Blog de Carlos Martins Nabeto

REFLEXÃO PATRÍSTICA – “AS NÚPCIAS DE CRISTO E DA IGREJA” (São Fausto de Riez, +495)

“‘No terceiro dia, houve um casamento’ [João 2,1]. Que casamento é este senão as promessas e as alegrias da salvação humana, insinuada no significado místico do número três, quer em referência à proclamação da Trindade quer à fé na ressurreição do Senhor ao terceiro dia?

No mesmo sentido se lê também noutra passagem do Evangelho, que o regresso do filho pródigo, símbolo da conversão dos pagãos, foi celebrado com música, danças e vestes nupciais.

Por isso, ‘como um esposo que se levanta do quarto nupcial’ [Salmo 18,6], Cristo veio à Terra a fim de unir-Se pela encarnação à Igreja em que haviam de reunir-se os povos pagãos. Deu-lhe penhor e dote: penhor, quando Deus Se uniu ao homem; dote, quando Se imolou pela salvação do homem. Pelo penhor, entendemos a presente redenção; pelo dote, a vida eterna. Tudo isso eram milagres para os que viam; e mistério para os que compreendiam seu sentido. Se considerarmos com atenção, veremos que a própria água, transformada em vinho, nos apresenta, de certo modo, a imagem do Batismo e da vida nova. De fato, quando algo se transforma interiormente, quando uma criatura passa de um estado inferior a outro melhor por uma íntima mudança, realiza-se o mistério de um segundo nascimento. As águas são repentinamente transformadas, para em seguida transformar os homens.

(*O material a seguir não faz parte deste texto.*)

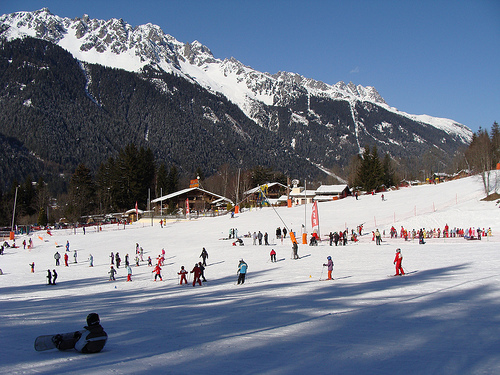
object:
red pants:
[328, 270, 332, 279]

Na Galileia, por intervenção de Cristo, a água transformou-se em vinho, quer dizer, cessa a Lei e sucede-lhe a Graça; as sombras são desfeitas e a verdade se manifesta; as coisas materiais cedem às espirituais; a Lei antiga se transforma no Novo Testamento. Como diz o Apóstolo, ‘o mundo velho desapareceu; tudo agora é novo’ [2Coríntios 5,17]. E assim como a água contida nas talhas nada perde do que era e começa a ser o que não era, também a Lei não deixa de existir, mas se aperfeiçoa com a vinda de Cristo.

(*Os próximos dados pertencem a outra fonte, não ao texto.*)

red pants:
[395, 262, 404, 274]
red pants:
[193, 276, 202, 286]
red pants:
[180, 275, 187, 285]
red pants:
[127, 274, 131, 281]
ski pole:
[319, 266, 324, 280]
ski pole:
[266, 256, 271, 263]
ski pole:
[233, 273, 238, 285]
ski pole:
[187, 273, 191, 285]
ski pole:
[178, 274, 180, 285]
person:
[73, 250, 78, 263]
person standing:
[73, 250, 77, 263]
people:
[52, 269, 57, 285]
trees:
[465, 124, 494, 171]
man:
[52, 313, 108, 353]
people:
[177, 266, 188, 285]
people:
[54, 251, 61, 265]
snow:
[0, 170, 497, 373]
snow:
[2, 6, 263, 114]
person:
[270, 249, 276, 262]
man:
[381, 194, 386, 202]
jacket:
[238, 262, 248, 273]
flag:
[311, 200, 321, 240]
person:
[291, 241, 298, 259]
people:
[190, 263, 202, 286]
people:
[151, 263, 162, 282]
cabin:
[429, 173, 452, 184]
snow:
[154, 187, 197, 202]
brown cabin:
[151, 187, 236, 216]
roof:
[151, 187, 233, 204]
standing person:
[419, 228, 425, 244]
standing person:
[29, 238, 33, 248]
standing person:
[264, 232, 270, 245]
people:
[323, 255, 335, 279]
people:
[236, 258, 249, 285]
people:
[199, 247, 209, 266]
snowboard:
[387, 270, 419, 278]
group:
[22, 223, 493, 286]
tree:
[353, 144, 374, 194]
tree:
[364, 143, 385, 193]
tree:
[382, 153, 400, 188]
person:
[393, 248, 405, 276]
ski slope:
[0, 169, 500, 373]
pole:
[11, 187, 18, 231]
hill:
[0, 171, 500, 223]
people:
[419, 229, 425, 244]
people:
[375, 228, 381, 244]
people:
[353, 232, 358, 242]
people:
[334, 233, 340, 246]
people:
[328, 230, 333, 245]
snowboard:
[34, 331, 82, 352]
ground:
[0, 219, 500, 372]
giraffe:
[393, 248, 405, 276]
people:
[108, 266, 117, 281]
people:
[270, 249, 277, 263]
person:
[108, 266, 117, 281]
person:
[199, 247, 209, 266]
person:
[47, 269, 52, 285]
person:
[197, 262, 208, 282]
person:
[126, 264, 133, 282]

Tendo faltado uma qualidade de vinho, serviu-se outra. É certamente bom o vinho do Antigo Testamento, mas o do Novo é melhor. O Antigo Testamento, que os judeus observam, dilui-se na letra; o Novo, que seguimos, tem o sabor da vida da graça.

Considera-se bom vinho o bom preceito da Lei, quando ouves: ‘Amarás o teu próximo e odiarás o teu inimigo’ [Mateus 5,43]; Melhor, contudo, e mais forte é o vinho do Evangelho, quando ouves: ‘Eu, porém, vos digo: amai os vossos inimigos e rezai por aqueles que vos perseguem’ [Mateus 5,44]” (Sermão 5: Da Epifania 2; PLS 3,560-562).